*Problem to solve*
Output every line of text in the data below, character for character, and leave the images out of your answer.
Top of Source data
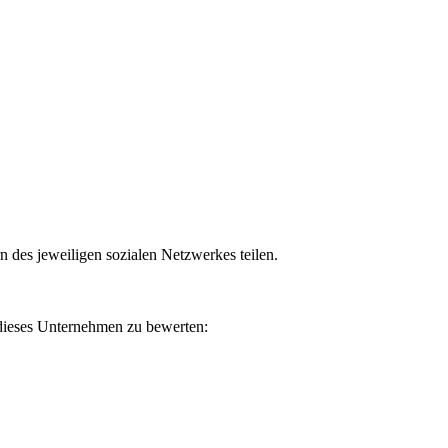
n des jeweiligen sozialen Netzwerkes teilen.
 dieses Unternehmen zu bewerten:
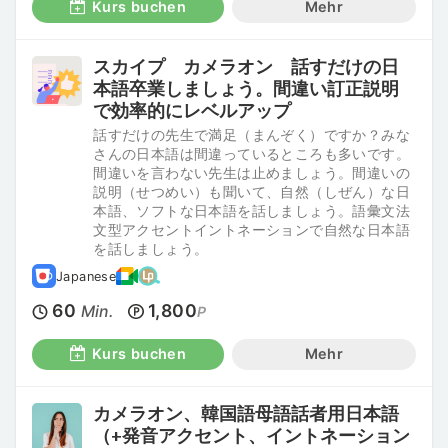
Kurs buchen
Mehr
スカイプ カメラオン 話すだけの日
本語卒業しましょう。間違い訂正説明
で効率的にレベルアップ
話すだけの先生で満足（まんぞく）ですか？みな
さんの日本語は間違っているところも多いです。
間違いを言わない先生は止めましょう。間違いの
説明（せつめい）も聞いて、自然（しぜん）な日
本語、ソフトな日本語を話しましょう。語彙文法
文型アクセントイントネーションで自然な日本語
を話しましょう。
Japanese
60
1,800
Min.
P
Kurs buchen
Mehr
カメラオン、韓国語母語話者用日本語
（+発音アクセント、イントネーション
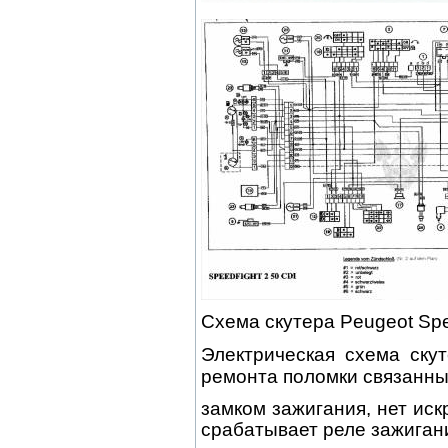
Схема скутера Peugeot Spe
Электрическая схема ск
ремонта
поломки связанны
замком
зажигания, нет иск
срабатывает реле зажиган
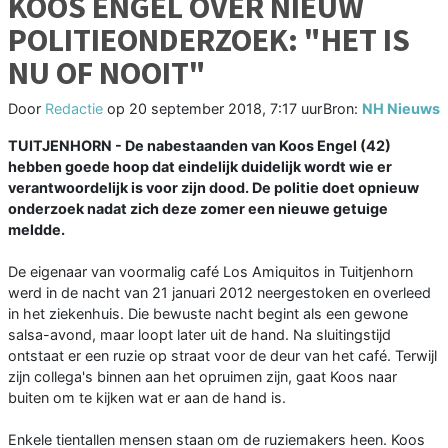
KOOS ENGEL OVER NIEUW
POLITIEONDERZOEK: "HET IS
NU OF NOOIT"
Door
Redactie
op
20 september 2018, 7:17 uur
Bron:
NH Nieuws
TUITJENHORN - De nabestaanden van Koos Engel (42)
hebben goede hoop dat eindelijk duidelijk wordt wie er
verantwoordelijk is voor zijn dood. De politie doet opnieuw
onderzoek nadat zich deze zomer een nieuwe getuige
meldde.
De eigenaar van voormalig café Los Amiquitos in Tuitjenhorn
werd in de nacht van 21 januari 2012 neergestoken en overleed
in het ziekenhuis. Die bewuste nacht begint als een gewone
salsa-avond, maar loopt later uit de hand. Na sluitingstijd
ontstaat er een ruzie op straat voor de deur van het café. Terwijl
zijn collega's binnen aan het opruimen zijn, gaat Koos naar
buiten om te kijken wat er aan de hand is.
Enkele tientallen mensen staan om de ruziemakers heen. Koos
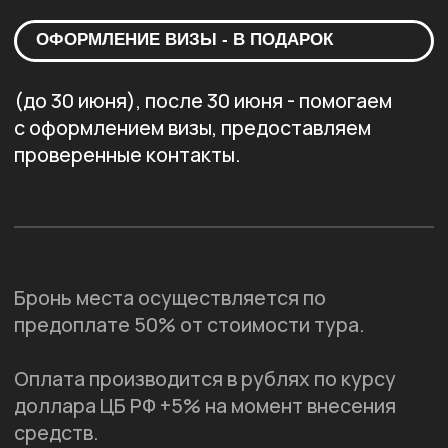
При необходимости также возможен
индивидуальный график платежей.
ПОДГОТОВКА
К ПОЕЗДКЕ
Мы помогаем с визами, авиабилетами и всеми
организационными вопросами, а также
отправляем подробные рекомендации и чек-
листы перед путешествием.
ЧАТ И
СОПРОВОЖДЕНИЕ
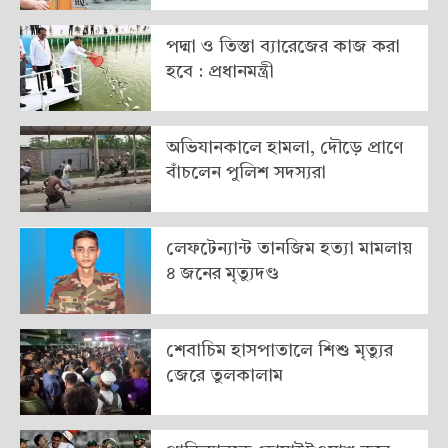
পদ্মা ও তিস্তা ব্যারেজের কাজ করা
হবে : প্রধানমন্ত্রী
অভিযানকালে হামলা, দৌড়ে প্রাণে
বাঁচলেন পুলিশ সদস্যরা
লেফটেন্যান্ট তানজিম হত্যা মামলায়
৪ জনের মৃত্যুদণ্ড
শেবাচিম হাসপাতালে শিশু মৃত্যুর
জেরে তুলকালাম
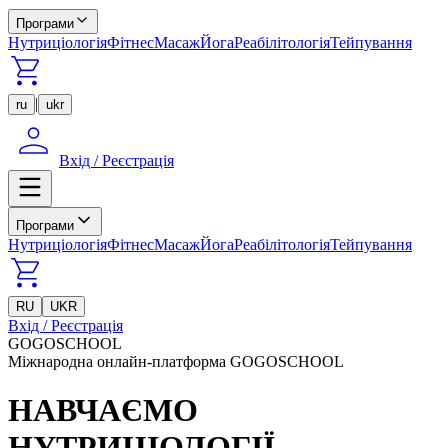
Програми
Нутриціологія
Фітнес
Масаж
Йога
Реабілітологія
Тейпування
|
ru
ukr
Вхід / Реєстрація
Програми
Нутриціологія
Фітнес
Масаж
Йога
Реабілітологія
Тейпування
RU
UKR
Вхід / Реєстрація
GOGOSCHOOL
Міжнародна онлайн-платформа GOGOSCHOOL
НАВЧАЄМО
НУТРИЦІОЛОГІЇ,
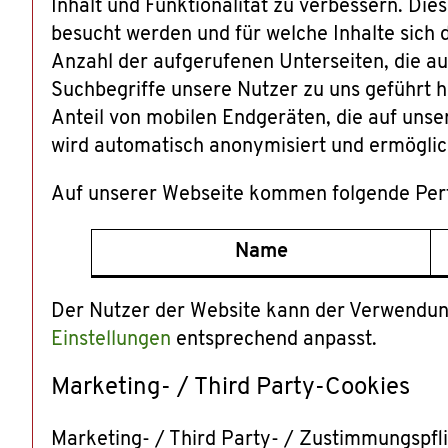
Inhalt und Funktionalität zu verbessern. Die
besucht werden und für welche Inhalte sich d
Anzahl der aufgerufenen Unterseiten, die au
Suchbegriffe unsere Nutzer zu uns geführt ha
Anteil von mobilen Endgeräten, die auf uns
wird automatisch anonymisiert und ermöglic
Auf unserer Webseite kommen folgende Per
Name
Der Nutzer der Website kann der Verwendun
Einstellungen
entsprechend anpasst.
Marketing- / Third Party-Cookies
Marketing- / Third Party- / Zustimmungsp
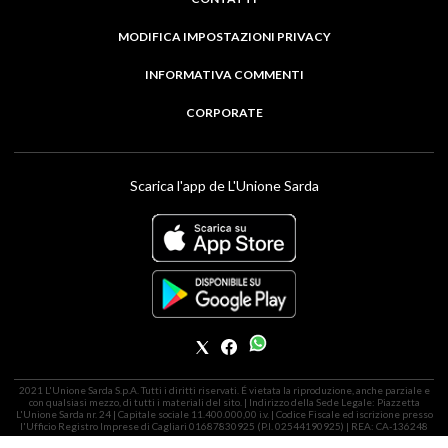
MODIFICA IMPOSTAZIONI PRIVACY
INFORMATIVA COMMENTI
CORPORATE
Scarica l'app de L'Unione Sarda
2021 L'Unione Sarda S.p.A. Tutti i diritti riservati. É vietata la riproduzione, anche parziale e
con qualsiasi mezzo, di tutti i materiali del sito. | Indirizzo della Sede Legale: Piazzetta
L'Unione Sarda nr. 24 | Capitale sociale 11.400.000,00 i.v. | Codice Fiscale ed iscrizione presso
l'Ufficio Registro Imprese di Cagliari 01687830925 (P.I. 02544190925) | REA: CA-136248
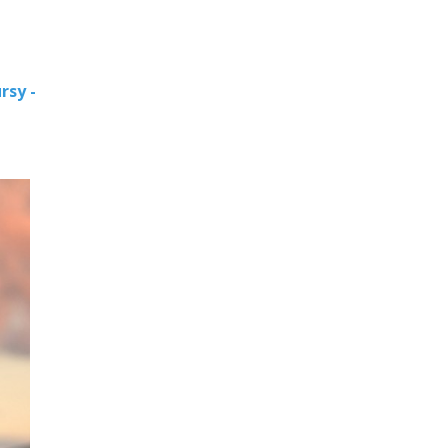
rsy -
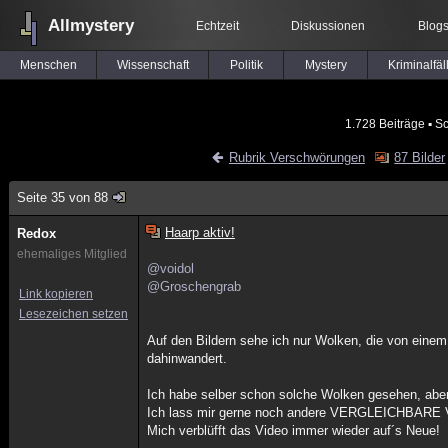
Allmystery
Echtzeit
Diskussionen
Blog
Menschen
Wissenschaft
Politik
Mystery
Kriminalfäl
1.728 Beiträge
▪ Sc
Rubrik Verschwörungen
87 Bilder
Seite 35 von 88
Haarp aktiv!
Redox
ehemaliges Mitglied
@voidol
@Groschengrab
Link kopieren
Lesezeichen setzen
Auf den Bildern sehe ich nur Wolken, die von einem 
dahinwandert.
Ich habe selber schon solche Wolken gesehen, aber 
Ich lass mir gerne noch andere VERGLEICHBARE V
Mich verblüfft das Video immer wieder auf´s Neue!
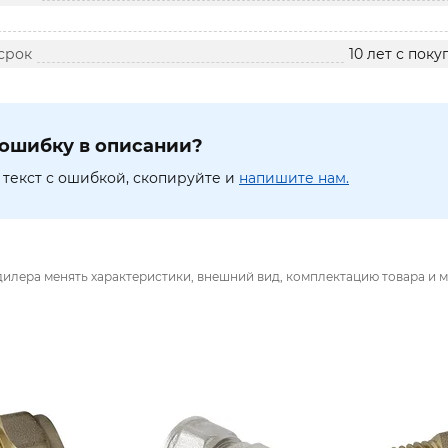
срок
10 лет с пок
ошибку в описании?
текст с ошибкой, скопируйте и
напишите нам.
дилера менять характеристики, внешний вид, комплектацию товара и м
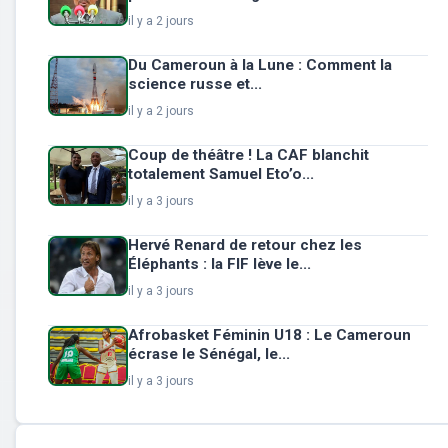
il y a 2 jours
Du Cameroun à la Lune : Comment la
science russe et...
il y a 2 jours
Coup de théâtre ! La CAF blanchit
totalement Samuel Eto’o...
il y a 3 jours
Hervé Renard de retour chez les
Éléphants : la FIF lève le...
il y a 3 jours
Afrobasket Féminin U18 : Le Cameroun
écrase le Sénégal, le...
il y a 3 jours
Bottom of Source data
*Written answer*
n des jeweiligen sozialen Netzwerkes teilen.
 dieses Unternehmen zu bewerten:
Kurs buchen
Mehr
スカイプ カメラオン 話すだけの日
本語卒業しましょう。間違い訂正説明
で効率的にレベルアップ
話すだけの先生で満足（まんぞく）ですか？みな
さんの日本語は間違っているところも多いです。
間違いを言わない先生は止めましょう。間違いの
説明（せつめい）も聞いて、自然（しぜん）な日
本語、ソフトな日本語を話しましょう。語彙文法
文型アクセントイントネーションで自然な日本語
を話しましょう。
Japanese
60
1,800
Min.
P
Kurs buchen
Mehr
カメラオン、韓国語母語話者用日本語
（+発音アクセント、イントネーション
Схема скутера Peugeot Spe
Электрическая схема ск
ремонта
поломки связанны
замком
зажигания, нет иск
срабатывает реле зажиган
KOOS ENGEL OVER NIEUW
POLITIEONDERZOEK: "HET IS
NU OF NOOIT"
Door
Redactie
op
20 september 2018, 7:17 uur
Bron:
NH Nieuws
TUITJENHORN - De nabestaanden van Koos Engel (42)
hebben goede hoop dat eindelijk duidelijk wordt wie er
verantwoordelijk is voor zijn dood. De politie doet opnieuw
onderzoek nadat zich deze zomer een nieuwe getuige
meldde.
De eigenaar van voormalig café Los Amiquitos in Tuitjenhorn
werd in de nacht van 21 januari 2012 neergestoken en overleed
in het ziekenhuis. Die bewuste nacht begint als een gewone
salsa-avond, maar loopt later uit de hand. Na sluitingstijd
ontstaat er een ruzie op straat voor de deur van het café. Terwijl
zijn collega's binnen aan het opruimen zijn, gaat Koos naar
buiten om te kijken wat er aan de hand is.
Enkele tientallen mensen staan om de ruziemakers heen. Koos
При необходимости также возможен
индивидуальный график платежей.
ПОДГОТОВКА
К ПОЕЗДКЕ
Мы помогаем с визами, авиабилетами и всеми
организационными вопросами, а также
отправляем подробные рекомендации и чек-
листы перед путешествием.
ЧАТ И
СОПРОВОЖДЕНИЕ
পদ্মা ও তিস্তা ব্যারেজের কাজ করা
হবে : প্রধানমন্ত্রী
অভিযানকালে হামলা, দৌড়ে প্রাণে
বাঁচলেন পুলিশ সদস্যরা
লেফটেন্যান্ট তানজিম হত্যা মামলায়
৪ জনের মৃত্যুদণ্ড
শেবাচিম হাসপাতালে শিশু মৃত্যুর
জেরে তুলকালাম
Програми
Нутриціологія
Фітнес
Масаж
Йога
Реабілітологія
Тейпування
|
ru
ukr
Вхід / Реєстрація
Програми
Нутриціологія
Фітнес
Масаж
Йога
Реабілітологія
Тейпування
RU
UKR
Вхід / Реєстрація
GOGOSCHOOL
Міжнародна онлайн-платформа GOGOSCHOOL
НАВЧАЄМО
НУТРИЦІОЛОГІЇ,
Inhalt und Funktionalität zu verbessern. Die
besucht werden und für welche Inhalte sich d
Anzahl der aufgerufenen Unterseiten, die au
Suchbegriffe unsere Nutzer zu uns geführt ha
Anteil von mobilen Endgeräten, die auf uns
wird automatisch anonymisiert und ermöglic
Auf unserer Webseite kommen folgende Per
Name
Der Nutzer der Website kann der Verwendun
Einstellungen
entsprechend anpasst.
Marketing- / Third Party-Cookies
Marketing- / Third Party- / Zustimmungsp
MODIFICA IMPOSTAZIONI PRIVACY
INFORMATIVA COMMENTI
CORPORATE
Scarica l'app de L'Unione Sarda
2021 L'Unione Sarda S.p.A. Tutti i diritti riservati. É vietata la riproduzione, anche parziale e
con qualsiasi mezzo, di tutti i materiali del sito. | Indirizzo della Sede Legale: Piazzetta
L'Unione Sarda nr. 24 | Capitale sociale 11.400.000,00 i.v. | Codice Fiscale ed iscrizione presso
l'Ufficio Registro Imprese di Cagliari 01687830925 (P.I. 02544190925) | REA: CA-136248
rsy -
Allmystery
Echtzeit
Diskussionen
Blog
Menschen
Wissenschaft
Politik
Mystery
Kriminalfäl
1.728 Beiträge
▪ Sc
Rubrik Verschwörungen
87 Bilder
Seite 35 von 88
Haarp aktiv!
Redox
ehemaliges Mitglied
@voidol
@Groschengrab
Link kopieren
Lesezeichen setzen
Auf den Bildern sehe ich nur Wolken, die von einem 
dahinwandert.
Ich habe selber schon solche Wolken gesehen, aber 
Ich lass mir gerne noch andere VERGLEICHBARE V
Mich verblüfft das Video immer wieder auf´s Neue!
срок
10 лет с пок
ошибку в описании?
текст с ошибкой, скопируйте и
напишите нам.
дилера менять характеристики, внешний вид, комплектацию товара и м
il y a 2 jours
Du Cameroun à la Lune : Comment la
science russe et...
il y a 2 jours
Coup de théâtre ! La CAF blanchit
totalement Samuel Eto’o...
il y a 3 jours
Hervé Renard de retour chez les
Éléphants : la FIF lève le...
il y a 3 jours
Afrobasket Féminin U18 : Le Cameroun
écrase le Sénégal, le...
il y a 3 jours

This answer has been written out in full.